__Exercise details__. Across all the entries, tally the lines holding the word "Cost", and give the number by itself.

Excerpts from a dataset
______________________________

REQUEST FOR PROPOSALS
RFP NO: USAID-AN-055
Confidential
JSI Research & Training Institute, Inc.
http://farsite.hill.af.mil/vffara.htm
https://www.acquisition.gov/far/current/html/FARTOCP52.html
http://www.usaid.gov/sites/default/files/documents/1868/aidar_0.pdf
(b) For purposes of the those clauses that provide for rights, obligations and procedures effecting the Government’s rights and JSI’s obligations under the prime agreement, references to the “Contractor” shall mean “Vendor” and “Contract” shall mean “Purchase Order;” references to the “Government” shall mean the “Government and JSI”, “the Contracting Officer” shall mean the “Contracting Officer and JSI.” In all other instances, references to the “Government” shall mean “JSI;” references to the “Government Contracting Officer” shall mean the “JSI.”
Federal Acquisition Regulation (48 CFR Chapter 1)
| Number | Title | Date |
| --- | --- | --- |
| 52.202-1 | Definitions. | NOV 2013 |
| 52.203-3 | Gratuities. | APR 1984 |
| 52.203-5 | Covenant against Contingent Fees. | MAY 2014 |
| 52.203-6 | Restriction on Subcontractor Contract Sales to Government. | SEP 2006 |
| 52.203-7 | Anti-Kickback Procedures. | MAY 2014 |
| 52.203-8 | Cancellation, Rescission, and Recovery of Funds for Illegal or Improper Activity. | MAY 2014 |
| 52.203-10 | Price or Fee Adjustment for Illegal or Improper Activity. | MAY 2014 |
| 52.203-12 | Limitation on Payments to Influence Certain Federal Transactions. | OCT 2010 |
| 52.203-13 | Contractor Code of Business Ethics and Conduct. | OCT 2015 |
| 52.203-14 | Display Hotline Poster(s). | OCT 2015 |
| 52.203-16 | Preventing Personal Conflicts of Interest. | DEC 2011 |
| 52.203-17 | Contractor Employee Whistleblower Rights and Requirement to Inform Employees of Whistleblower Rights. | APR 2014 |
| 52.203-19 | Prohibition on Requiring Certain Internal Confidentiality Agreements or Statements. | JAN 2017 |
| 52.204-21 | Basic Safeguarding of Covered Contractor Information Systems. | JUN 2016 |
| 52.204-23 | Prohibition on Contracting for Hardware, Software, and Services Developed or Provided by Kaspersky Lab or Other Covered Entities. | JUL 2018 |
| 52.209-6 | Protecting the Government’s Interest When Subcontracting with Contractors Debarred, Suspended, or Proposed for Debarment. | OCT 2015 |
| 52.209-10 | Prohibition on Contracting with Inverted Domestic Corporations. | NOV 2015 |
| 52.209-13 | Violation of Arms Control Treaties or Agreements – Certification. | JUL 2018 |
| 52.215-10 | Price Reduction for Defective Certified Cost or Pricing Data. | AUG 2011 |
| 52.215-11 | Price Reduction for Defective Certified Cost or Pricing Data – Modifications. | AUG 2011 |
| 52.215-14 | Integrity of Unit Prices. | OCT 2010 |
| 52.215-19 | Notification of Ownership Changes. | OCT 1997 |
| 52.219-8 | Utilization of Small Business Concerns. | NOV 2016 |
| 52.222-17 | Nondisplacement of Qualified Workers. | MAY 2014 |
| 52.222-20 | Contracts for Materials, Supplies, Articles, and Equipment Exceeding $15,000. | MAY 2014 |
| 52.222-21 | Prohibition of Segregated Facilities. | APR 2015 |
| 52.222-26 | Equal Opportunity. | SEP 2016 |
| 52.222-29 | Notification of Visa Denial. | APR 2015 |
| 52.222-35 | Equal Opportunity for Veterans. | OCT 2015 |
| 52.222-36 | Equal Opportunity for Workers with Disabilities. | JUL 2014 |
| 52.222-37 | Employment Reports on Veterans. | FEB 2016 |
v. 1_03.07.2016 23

______________________________

__Output below__. 2